Stéphane : Je vous trouve plutôt sévères avec ce retour même si je reconnais la validité de vos arguments. Tout n’est pas parfait mais je trouve que la mise de côté de Clara dans cet épisode est justifiée pour nous recadrer Missy dans un nouveau contexte. Je trouve d’ailleurs le personnage meilleur dans cette saison 9 que sur toute la saison 8 où elle avait tendance à m’horripiler un petit peu. Clara qui ne dit rien pendant un temps est une aubaine pour développer Missy surtout que les deux femmes ont un passé compliqué.
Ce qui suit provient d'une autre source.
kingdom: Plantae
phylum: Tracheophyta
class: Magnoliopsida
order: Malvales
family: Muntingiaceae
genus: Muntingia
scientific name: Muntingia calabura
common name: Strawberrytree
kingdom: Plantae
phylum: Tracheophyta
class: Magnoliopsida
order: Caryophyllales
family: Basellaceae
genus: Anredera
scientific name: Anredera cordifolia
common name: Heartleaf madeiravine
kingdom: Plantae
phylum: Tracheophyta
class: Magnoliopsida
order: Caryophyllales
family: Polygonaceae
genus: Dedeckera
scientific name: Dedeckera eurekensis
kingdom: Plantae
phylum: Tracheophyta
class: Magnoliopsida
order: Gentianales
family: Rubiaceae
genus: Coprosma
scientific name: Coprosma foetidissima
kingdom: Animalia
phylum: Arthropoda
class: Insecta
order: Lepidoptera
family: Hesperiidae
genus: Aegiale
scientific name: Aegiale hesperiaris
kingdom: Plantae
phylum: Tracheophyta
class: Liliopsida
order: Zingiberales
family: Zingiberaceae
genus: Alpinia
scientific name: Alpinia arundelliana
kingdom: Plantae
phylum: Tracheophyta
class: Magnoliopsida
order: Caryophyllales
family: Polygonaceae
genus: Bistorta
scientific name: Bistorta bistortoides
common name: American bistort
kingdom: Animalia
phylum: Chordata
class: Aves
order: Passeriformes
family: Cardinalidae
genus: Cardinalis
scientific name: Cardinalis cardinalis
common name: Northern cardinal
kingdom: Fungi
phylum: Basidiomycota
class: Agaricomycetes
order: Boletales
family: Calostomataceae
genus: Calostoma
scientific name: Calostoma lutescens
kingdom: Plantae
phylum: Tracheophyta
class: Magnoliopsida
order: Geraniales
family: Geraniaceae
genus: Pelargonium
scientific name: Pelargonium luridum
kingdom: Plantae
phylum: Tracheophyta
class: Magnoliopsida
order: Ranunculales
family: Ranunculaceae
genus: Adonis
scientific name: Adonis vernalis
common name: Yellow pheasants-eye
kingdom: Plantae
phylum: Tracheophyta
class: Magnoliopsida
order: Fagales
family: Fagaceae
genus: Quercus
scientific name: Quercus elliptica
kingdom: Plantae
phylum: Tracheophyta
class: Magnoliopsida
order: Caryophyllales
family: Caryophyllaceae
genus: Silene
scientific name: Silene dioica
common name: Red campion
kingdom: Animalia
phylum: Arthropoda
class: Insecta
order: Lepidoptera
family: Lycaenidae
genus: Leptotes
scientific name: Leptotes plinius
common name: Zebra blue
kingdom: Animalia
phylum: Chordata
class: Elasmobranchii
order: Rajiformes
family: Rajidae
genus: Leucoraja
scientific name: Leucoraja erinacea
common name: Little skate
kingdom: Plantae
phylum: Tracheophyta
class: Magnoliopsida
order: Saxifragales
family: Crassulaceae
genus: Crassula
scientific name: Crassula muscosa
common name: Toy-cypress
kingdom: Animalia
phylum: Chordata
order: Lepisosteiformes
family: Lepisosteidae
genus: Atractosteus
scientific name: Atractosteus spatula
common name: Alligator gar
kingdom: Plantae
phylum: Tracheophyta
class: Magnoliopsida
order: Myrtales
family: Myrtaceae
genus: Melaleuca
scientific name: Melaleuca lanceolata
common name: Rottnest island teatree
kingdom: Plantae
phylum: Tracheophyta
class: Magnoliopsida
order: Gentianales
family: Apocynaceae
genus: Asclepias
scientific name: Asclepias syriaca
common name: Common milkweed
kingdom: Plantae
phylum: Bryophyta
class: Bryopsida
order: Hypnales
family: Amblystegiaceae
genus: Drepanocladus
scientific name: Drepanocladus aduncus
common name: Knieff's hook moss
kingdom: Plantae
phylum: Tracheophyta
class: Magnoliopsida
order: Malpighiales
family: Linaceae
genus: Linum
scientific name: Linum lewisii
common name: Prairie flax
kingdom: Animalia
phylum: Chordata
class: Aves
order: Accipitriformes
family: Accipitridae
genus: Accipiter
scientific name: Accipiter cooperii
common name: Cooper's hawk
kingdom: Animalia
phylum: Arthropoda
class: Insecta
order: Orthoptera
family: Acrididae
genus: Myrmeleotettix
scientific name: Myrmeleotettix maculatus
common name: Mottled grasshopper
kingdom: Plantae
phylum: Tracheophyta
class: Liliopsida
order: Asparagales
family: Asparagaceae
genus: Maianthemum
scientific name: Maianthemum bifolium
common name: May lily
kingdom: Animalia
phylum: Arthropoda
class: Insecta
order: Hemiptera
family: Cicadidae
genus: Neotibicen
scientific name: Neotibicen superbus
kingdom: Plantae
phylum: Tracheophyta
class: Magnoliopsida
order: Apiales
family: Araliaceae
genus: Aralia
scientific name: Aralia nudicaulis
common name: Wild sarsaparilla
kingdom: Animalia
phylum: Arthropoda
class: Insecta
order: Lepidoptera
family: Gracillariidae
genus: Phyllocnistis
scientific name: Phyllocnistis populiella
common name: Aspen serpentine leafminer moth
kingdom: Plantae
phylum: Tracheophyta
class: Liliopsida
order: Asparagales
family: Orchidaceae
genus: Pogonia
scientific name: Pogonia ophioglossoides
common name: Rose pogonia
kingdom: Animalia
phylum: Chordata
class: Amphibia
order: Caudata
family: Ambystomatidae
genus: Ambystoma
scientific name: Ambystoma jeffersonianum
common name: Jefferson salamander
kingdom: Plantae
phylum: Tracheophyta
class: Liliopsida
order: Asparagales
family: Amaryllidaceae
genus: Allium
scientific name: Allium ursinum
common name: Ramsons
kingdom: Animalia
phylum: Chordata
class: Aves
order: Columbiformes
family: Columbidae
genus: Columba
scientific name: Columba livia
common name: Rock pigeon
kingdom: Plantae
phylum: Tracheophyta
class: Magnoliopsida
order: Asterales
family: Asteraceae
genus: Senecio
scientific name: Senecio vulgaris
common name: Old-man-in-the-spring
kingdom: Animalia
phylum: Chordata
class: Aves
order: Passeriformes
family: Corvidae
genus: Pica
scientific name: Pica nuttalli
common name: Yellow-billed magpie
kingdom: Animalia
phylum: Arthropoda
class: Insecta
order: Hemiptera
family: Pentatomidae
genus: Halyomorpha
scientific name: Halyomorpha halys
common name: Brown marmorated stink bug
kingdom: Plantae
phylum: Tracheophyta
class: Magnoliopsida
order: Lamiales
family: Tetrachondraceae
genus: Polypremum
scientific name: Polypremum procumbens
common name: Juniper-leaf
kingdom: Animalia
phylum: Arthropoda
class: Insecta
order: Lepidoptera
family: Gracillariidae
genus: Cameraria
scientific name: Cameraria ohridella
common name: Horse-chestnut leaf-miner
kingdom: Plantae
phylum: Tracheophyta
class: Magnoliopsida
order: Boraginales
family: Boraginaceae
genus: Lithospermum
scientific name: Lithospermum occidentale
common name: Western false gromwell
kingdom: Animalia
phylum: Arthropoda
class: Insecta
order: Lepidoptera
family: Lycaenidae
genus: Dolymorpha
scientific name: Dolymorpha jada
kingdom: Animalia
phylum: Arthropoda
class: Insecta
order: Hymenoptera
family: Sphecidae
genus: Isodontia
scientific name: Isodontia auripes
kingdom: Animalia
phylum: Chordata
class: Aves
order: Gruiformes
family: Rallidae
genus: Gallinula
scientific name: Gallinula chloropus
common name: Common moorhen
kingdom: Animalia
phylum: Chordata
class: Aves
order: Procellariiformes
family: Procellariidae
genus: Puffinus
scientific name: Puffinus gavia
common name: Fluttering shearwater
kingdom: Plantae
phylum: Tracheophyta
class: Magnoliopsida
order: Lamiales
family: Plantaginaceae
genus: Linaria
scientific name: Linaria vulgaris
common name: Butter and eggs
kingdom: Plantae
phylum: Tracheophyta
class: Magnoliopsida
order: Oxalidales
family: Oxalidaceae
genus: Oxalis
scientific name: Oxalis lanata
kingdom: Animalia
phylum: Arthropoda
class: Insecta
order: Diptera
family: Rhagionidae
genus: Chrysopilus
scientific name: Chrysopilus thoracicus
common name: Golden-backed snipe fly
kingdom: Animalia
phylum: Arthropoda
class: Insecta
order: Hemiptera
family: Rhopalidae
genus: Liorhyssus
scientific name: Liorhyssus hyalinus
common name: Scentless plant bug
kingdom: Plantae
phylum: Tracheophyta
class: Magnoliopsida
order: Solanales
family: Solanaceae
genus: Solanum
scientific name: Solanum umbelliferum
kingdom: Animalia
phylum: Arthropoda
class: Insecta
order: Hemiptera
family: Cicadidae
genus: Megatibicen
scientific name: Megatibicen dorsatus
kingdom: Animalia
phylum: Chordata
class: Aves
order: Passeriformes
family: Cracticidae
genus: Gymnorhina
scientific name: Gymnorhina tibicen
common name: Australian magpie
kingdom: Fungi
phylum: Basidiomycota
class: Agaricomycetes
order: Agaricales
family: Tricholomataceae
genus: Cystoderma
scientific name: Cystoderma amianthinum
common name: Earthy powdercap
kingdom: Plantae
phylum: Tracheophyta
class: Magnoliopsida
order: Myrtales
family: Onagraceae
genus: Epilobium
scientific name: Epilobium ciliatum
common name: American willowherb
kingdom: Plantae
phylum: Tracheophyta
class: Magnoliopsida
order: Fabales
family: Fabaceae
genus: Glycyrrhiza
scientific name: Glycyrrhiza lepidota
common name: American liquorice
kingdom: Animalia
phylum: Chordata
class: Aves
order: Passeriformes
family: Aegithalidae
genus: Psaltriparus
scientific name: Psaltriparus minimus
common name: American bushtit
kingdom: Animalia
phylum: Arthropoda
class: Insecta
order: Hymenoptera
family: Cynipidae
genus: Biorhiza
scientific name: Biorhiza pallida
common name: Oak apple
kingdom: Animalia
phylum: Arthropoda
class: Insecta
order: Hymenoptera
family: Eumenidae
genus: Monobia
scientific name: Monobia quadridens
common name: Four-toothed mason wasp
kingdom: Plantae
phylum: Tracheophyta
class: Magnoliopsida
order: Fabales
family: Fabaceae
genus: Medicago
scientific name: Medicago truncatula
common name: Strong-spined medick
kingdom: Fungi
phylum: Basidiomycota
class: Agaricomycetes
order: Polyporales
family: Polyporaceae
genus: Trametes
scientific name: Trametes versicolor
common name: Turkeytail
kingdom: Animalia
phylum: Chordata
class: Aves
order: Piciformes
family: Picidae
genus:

On la connaît notre Clara, elle a évolué pendant la saison 8 donc la mettre de côté sur cette reprise ne m’a trop dérangé. Et le jour où le Docteur tuera quelqu’un n’est pas encore arrivé, que le jeune Davros survive était évident, le pourquoi un peu moins. Même si l’explication moffatienne est un peu tarabiscotée, je suis preneur. Je suis peut-être un peu trop naïf et / ou gentil, je crois !

Clo : Je valide que Clara n’est petite qu’en comparaison aux gigantesques Seigneurs du Temps. Phasé dans le sens négatif oui, ce dénouement partait d’une bonne intention mais j’ai trouvé ça irrationnel et ça fait écho à des notions judéo-chrétiennes de type « tends l’autre joue », « pardonne à ton prochain » que je trouve irrecevables sous cette forme. Ce qui aurait été vraiment gentil ça aurait peut-être été de récupérer le gosse et de le prendre sous sa responsabilité pour l’encourager à mettre son talent dans de meilleures causes. J’adore l’idée de condamner la vengeance / la violence / le meurtre (le pacifisme du Docteur est super !) mais que ça ne dédouane pas de trouver de réelles solutions. Si le Docteur est si merveilleux que ça il devrait pouvoir avoir la gentillesse sans la naïveté. Au fait, cette fille de Missy, c’est un détail qui se promène ou c’est à mettre en relation avec celle qu’a eu le Docteur ? Et je ne sais pas comment mettre en relation la Clara dans le Dalek de cet épisode et la Clara « fille impossible » qui fait du pudding dans un autre Dalek en saison 7… Je trouve aussi qu’on est sévères, ces épisodes m’ont quand même beaucoup plu !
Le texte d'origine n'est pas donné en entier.